Le président de la République Emmanuel Macron s’est rendu à la rencontre d’agriculteurs ce mardi 3 février 2026. Il a visité une exploitation à Vallerois-le-Bois, en Haute-Saône, à quelques jours du salon international de l’agriculture à Paris. Ce déplacement s’inscrit dans une série d’initiatives visant à écouter et à dialoguer avec le monde agricole, particulièrement en période de tensions due à la crise de la dermatose nodulaire contagieuse et à l’accord commercial entre l’Union Européenne et le Mercosur.
Au cœur d’un GAEC tenu par deux frères
Arrivé vers 10h40, sans ses lunettes à la mode, Emmanuel Macron a été accueilli par des agriculteurs et des élus de la région, dont le maire de Vallerois-le-Bois ainsi que des députés et le président de la région Bourgogne-Franche-Comté. Il a pris le temps d’échanger avec les éleveurs du Gaec du Printemps, Cédric et Raphaël Py, installés là depuis 19 ans et gérant 200 têtes de bétail.
« Le mois de janvier s’est cassé la binette », a déploré Cédric Py, chef d’exploitation, soulignant la fragilité de la filière laitière face à Lactalis qui a réduit le nombre de producteurs dans la région. Malgré ses inquiétudes quant à l’avenir de leur production, il se sent en partie rassuré grâce à l’IGP cancoillotte, qui protège leur produit.
Ce fut également l’occasion pour Cédric de faire part de ses préoccupations concernant la situation du monde agricole, indiquant à Emmanuel Macron que « le monde paysan ne va pas très bien, et que la situation n’est pas facile ». Au cours des discussions, le président a reconnu que l’agriculture française doit faire face à des défis divers, entre les pressions des marchés mondiaux et les réalités locales comme les aléas climatiques.
Un appel à la souveraineté agricole
À la suite de cette rencontre, Macron a été clair sur les priorités qu’il souhaite défendre. Il a insisté sur la nécessité de « produire davantage en France », un appel qu’il considère comme essentiel pour l’économie locale et la souveraineté alimentaire du pays. Il a également souligné l’importance de mieux réguler les normes imposées aux producteurs, en tenant compte des attentes vis-à-vis des importations en provenance de l’Union Européenne, plaidant pour un contrôle renforcé aux frontières plutôt que sur le terrain.
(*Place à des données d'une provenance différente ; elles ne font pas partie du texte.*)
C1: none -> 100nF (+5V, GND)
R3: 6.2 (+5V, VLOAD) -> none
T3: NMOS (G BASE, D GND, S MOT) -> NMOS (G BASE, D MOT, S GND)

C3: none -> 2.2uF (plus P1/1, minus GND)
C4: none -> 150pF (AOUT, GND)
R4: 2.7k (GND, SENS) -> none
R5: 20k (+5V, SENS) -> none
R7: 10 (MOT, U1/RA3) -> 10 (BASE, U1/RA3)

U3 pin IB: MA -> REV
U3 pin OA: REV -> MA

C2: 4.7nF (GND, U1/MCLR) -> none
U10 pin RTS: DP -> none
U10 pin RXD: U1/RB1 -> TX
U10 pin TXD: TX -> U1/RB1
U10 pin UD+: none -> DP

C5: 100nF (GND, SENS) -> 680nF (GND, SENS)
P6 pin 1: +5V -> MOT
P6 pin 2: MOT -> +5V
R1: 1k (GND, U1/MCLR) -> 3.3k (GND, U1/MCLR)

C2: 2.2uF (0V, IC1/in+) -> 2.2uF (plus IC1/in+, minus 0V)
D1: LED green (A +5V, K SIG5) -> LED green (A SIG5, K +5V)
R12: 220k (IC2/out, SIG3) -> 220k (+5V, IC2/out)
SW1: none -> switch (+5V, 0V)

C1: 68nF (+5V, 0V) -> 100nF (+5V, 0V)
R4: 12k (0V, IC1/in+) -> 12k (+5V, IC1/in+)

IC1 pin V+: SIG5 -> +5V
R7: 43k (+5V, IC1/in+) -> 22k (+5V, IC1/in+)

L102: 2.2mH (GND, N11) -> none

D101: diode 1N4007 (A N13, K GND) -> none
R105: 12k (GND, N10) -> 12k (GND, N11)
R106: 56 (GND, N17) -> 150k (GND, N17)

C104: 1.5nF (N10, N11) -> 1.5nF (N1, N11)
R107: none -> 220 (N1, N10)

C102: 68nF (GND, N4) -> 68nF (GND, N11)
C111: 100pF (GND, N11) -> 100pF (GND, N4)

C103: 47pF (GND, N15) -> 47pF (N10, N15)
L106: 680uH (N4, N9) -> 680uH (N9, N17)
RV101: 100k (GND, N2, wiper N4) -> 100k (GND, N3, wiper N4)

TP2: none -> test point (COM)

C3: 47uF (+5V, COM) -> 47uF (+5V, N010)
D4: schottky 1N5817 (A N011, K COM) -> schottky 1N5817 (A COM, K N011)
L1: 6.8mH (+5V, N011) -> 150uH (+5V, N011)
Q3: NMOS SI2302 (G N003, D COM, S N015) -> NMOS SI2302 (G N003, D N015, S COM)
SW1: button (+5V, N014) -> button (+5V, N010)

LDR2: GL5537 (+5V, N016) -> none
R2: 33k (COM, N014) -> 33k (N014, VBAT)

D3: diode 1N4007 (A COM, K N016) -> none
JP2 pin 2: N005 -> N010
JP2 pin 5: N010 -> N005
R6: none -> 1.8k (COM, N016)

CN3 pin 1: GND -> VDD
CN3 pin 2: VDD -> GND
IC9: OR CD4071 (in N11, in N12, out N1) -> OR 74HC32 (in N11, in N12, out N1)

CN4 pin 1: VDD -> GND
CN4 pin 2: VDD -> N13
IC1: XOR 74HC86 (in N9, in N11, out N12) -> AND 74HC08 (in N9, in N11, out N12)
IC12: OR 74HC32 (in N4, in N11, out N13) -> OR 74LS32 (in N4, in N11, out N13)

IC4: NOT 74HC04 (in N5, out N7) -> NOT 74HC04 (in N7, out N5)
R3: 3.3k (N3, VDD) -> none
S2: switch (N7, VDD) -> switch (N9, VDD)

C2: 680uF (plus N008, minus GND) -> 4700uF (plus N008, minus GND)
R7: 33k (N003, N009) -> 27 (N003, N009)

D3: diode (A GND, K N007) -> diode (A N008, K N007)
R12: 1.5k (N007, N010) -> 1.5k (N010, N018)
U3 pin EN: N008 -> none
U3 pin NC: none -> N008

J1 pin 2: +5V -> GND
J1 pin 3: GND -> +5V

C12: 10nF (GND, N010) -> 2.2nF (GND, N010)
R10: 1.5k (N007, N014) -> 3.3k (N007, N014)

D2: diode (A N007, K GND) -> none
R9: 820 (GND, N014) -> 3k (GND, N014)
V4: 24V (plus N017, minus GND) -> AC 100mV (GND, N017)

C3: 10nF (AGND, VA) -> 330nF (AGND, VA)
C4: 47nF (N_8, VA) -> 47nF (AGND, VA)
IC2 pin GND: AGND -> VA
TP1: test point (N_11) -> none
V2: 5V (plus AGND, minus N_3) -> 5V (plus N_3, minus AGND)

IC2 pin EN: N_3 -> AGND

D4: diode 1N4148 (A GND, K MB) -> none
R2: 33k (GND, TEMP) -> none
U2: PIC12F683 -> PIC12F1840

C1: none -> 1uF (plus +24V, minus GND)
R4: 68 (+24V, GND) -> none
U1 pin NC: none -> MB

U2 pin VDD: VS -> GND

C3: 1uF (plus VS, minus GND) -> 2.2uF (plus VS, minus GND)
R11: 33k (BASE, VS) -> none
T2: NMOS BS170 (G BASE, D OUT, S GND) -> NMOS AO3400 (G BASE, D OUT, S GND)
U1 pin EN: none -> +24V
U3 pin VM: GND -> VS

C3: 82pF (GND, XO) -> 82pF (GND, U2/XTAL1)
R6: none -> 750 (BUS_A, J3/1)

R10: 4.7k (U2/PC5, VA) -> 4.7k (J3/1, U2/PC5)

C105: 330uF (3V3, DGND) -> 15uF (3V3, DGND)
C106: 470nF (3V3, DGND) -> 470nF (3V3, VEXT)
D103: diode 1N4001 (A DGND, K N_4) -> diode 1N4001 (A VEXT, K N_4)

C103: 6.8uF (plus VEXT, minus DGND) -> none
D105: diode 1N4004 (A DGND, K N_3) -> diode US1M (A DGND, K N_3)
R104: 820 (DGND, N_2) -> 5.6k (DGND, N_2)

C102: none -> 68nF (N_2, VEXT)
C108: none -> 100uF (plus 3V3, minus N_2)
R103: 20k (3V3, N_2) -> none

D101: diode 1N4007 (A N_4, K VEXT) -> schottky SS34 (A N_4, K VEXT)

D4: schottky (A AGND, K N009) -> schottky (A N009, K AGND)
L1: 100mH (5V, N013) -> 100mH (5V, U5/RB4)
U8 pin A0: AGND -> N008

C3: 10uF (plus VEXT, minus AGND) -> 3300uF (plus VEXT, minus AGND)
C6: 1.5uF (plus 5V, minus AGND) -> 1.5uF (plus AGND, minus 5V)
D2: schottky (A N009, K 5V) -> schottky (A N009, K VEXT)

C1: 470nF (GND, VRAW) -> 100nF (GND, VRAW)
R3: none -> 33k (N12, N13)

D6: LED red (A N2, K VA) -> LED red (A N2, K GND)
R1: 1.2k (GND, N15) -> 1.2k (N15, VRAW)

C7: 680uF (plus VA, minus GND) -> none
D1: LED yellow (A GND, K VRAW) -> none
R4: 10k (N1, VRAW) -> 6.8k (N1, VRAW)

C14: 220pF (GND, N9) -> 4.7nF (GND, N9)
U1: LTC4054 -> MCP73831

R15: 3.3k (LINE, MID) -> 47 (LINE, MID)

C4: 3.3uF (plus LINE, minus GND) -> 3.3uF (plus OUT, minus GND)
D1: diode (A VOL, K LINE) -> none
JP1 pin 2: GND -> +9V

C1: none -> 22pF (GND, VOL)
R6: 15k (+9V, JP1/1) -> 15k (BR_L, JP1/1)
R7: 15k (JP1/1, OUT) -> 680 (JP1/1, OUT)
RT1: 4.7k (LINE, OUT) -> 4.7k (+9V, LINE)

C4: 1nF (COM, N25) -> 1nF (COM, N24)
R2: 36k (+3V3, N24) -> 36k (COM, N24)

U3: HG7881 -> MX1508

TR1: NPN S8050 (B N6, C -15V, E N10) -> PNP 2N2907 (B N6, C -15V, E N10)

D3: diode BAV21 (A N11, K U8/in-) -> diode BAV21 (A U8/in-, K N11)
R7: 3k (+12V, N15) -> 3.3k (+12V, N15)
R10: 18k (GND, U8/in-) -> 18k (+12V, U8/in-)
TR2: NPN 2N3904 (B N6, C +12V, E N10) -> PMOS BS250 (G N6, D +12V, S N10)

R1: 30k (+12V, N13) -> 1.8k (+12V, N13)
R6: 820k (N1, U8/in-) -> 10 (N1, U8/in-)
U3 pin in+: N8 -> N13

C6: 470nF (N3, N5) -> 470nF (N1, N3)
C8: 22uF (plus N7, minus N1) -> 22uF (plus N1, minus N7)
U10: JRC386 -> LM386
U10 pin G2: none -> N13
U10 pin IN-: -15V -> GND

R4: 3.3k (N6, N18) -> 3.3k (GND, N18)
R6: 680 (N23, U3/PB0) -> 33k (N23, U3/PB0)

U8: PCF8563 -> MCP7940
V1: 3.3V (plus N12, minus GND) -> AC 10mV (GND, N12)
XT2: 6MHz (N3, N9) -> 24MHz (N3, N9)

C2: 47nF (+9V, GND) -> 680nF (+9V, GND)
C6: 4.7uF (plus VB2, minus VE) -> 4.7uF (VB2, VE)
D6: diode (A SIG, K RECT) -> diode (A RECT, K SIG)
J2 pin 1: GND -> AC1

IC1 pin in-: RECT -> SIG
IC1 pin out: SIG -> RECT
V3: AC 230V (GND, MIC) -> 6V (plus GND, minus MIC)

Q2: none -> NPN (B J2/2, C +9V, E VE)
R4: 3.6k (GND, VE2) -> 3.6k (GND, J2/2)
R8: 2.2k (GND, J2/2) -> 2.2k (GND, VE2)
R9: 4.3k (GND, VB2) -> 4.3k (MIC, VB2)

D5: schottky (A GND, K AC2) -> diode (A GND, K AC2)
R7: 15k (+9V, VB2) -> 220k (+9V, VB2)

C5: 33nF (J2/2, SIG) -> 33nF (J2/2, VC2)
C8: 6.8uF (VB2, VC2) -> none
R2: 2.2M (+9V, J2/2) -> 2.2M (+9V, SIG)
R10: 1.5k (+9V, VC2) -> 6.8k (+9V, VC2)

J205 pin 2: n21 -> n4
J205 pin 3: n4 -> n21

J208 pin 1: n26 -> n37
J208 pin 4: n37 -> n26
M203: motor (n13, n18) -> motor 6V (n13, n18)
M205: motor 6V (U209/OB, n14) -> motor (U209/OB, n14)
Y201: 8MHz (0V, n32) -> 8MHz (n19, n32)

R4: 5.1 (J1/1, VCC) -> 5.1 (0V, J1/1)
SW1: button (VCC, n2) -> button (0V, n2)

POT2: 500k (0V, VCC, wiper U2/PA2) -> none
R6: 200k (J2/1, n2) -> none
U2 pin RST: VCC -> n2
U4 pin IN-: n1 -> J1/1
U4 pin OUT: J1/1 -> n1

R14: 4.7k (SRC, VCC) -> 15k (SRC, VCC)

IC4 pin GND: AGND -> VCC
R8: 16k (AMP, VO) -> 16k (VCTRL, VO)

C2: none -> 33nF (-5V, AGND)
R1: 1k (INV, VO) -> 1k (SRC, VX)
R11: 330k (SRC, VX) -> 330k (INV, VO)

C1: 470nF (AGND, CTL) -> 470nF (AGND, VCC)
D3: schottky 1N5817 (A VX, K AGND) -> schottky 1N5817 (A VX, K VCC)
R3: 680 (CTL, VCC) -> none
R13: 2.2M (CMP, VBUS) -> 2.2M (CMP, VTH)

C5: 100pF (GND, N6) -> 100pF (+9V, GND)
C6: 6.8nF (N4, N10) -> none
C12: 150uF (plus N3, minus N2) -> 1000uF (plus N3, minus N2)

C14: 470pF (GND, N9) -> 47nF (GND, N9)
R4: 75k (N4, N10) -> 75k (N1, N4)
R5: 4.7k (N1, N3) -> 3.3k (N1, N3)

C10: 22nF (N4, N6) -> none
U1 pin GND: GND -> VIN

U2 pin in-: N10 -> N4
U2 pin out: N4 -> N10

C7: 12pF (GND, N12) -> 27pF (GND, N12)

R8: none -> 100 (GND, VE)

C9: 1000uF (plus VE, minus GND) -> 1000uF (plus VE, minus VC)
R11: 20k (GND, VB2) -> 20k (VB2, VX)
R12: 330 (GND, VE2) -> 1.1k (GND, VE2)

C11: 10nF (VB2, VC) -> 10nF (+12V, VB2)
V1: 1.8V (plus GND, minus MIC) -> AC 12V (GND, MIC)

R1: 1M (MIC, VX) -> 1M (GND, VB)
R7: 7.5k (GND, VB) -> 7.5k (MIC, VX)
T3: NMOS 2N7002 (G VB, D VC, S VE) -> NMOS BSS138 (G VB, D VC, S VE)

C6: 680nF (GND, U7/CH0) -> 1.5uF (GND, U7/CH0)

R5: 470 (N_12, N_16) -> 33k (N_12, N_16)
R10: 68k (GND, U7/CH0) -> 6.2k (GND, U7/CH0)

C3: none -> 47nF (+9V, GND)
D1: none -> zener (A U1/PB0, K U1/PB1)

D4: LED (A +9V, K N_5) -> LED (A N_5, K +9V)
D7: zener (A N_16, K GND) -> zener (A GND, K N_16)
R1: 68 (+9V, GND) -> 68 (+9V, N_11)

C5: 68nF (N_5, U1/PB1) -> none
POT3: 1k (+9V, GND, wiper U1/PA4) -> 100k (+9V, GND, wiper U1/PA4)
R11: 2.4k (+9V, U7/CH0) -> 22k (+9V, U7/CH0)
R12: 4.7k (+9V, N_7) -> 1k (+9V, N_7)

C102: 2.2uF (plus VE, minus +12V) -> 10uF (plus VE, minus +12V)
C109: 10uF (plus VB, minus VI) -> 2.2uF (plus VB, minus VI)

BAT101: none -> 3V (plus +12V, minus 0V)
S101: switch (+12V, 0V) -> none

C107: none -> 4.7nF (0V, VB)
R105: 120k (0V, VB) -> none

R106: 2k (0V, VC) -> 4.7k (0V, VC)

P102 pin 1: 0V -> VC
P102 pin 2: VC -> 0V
Discussion sur l’utilisation des réseaux sociaux avec les lycéens
Après sa visite aux agriculteurs, Emmanuel Macron s’est rendu au lycée des Haberges à Vesoul où il a échangé avec des élèves sur les réseaux sociaux, particulièrement en lien avec le projet de loi visant à interdire leur usage aux moins de 15 ans, actuellement en discussion à l’Assemblée nationale. Le président a pris le temps de déjeuner avec eux, abordant des thématiques contemporaines qui préoccupent les jeunes.
Cette initiative a toutefois suscité des critiques, notamment de la part du syndicat FSU qui juge le projet de loi décalé par rapport aux réelles préoccupations des jeunes de plus de 15 ans en matière d’éducation et d’emploi. Le syndicat a rappelé le contexte difficile dans lequel se trouvent les jeunes, et évoqué la responsabilité passée de Macron dans le développement des plateformes numériques.
En somme, la visite d’Emmanuel Macron reflète un engagement continu avec le monde rural, une nécessité d’adaptation face aux crises, tout en inscrivant cette démarche dans un cadre plus large de promotion de la souveraineté alimentaire et d’une régulation équilibrée des systèmes économiques et sociaux.